Between 2009 and 2015, Iran successfully placed four satellites into orbit using a small rocket called the Safir. The Safir is based on the Shahab-3 medium-range ballistic missile. The rocket that the country plans to use in the upcoming launch is the Simorgh, a more powerful and capable rocket that could put larger satellites into orbit.
The Iranians displayed a mock-up for the two-stage Simorgh for the first time in February 2010. “Iran’s government has announced the maiden launch of the Simorgh several times since 2010, most recently in a window ending on March 10, 2016, but it has not yet happened,” said Greg Thielmann, a senior fellow at the Arms Control Association, a non-profit located in Washington, D.C.
The cancellation of the March launch could point to performance issues with the system, he said. “It’s a very big question now whether or not they are ready, or whether there have been some technical glitches that have prevented the launch.”
Some in the United States have said the system is a cover for the country’s development of an intercontinental ballistic missile — or an “ICBM in drag” — according to Thielmann.
However those claims are overblown, he said. “A lot of the things that you hear about this, that it would be the appearance of an ICBM missile threat against the United States, is just wrong.”
There are significant differences in the requirements for a space vehicle launch and a military missile, he told National Defense.

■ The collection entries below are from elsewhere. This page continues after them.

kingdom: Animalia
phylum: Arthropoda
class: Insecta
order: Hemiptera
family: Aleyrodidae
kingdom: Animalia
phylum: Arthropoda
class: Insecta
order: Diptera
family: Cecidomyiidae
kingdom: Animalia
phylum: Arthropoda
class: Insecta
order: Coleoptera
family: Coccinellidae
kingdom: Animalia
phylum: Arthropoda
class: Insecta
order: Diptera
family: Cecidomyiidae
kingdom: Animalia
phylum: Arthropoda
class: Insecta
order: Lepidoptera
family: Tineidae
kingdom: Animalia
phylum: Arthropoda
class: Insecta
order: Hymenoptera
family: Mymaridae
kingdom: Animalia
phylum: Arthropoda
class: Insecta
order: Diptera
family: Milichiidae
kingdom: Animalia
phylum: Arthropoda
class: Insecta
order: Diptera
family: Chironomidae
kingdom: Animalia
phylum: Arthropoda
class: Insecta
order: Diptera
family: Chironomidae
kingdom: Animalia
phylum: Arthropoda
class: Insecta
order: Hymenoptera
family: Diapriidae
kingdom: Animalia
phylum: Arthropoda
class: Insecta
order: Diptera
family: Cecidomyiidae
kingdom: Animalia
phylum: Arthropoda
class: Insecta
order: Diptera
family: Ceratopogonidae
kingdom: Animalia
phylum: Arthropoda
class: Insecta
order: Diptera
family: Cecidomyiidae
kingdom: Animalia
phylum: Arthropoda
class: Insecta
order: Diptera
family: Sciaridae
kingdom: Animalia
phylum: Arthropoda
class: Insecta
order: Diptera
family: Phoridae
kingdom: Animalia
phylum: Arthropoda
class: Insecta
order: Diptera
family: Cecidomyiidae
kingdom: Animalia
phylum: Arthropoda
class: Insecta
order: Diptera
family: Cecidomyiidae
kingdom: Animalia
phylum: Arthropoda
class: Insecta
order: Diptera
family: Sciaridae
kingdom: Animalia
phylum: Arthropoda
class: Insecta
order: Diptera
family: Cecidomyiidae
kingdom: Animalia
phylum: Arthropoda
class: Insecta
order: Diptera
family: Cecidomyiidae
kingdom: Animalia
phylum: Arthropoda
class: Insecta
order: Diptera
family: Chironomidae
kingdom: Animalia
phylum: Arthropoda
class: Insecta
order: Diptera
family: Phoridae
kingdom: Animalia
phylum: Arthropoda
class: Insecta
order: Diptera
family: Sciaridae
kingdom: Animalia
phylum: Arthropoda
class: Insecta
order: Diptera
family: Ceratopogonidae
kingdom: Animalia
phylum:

“A space rocket that launches a satellite only does part of what needs to be done to test or to demonstrate competence in the technology needed for a military missile,” he said. “For very long range, like intercontinental range, the stress on a warhead that returns to the atmosphere is intense — the vibration, the heat. It’s not something that you want to happen to anything as delicate as a nuclear weapon.”
It is a significant technological hurdle for any country to develop a warhead that can reenter the atmosphere, while remaining accurate enough to hit its target, Thielmann said. “The Iranians have never tested that. The Simorgh — if it launched a satellite — would not be testing that.”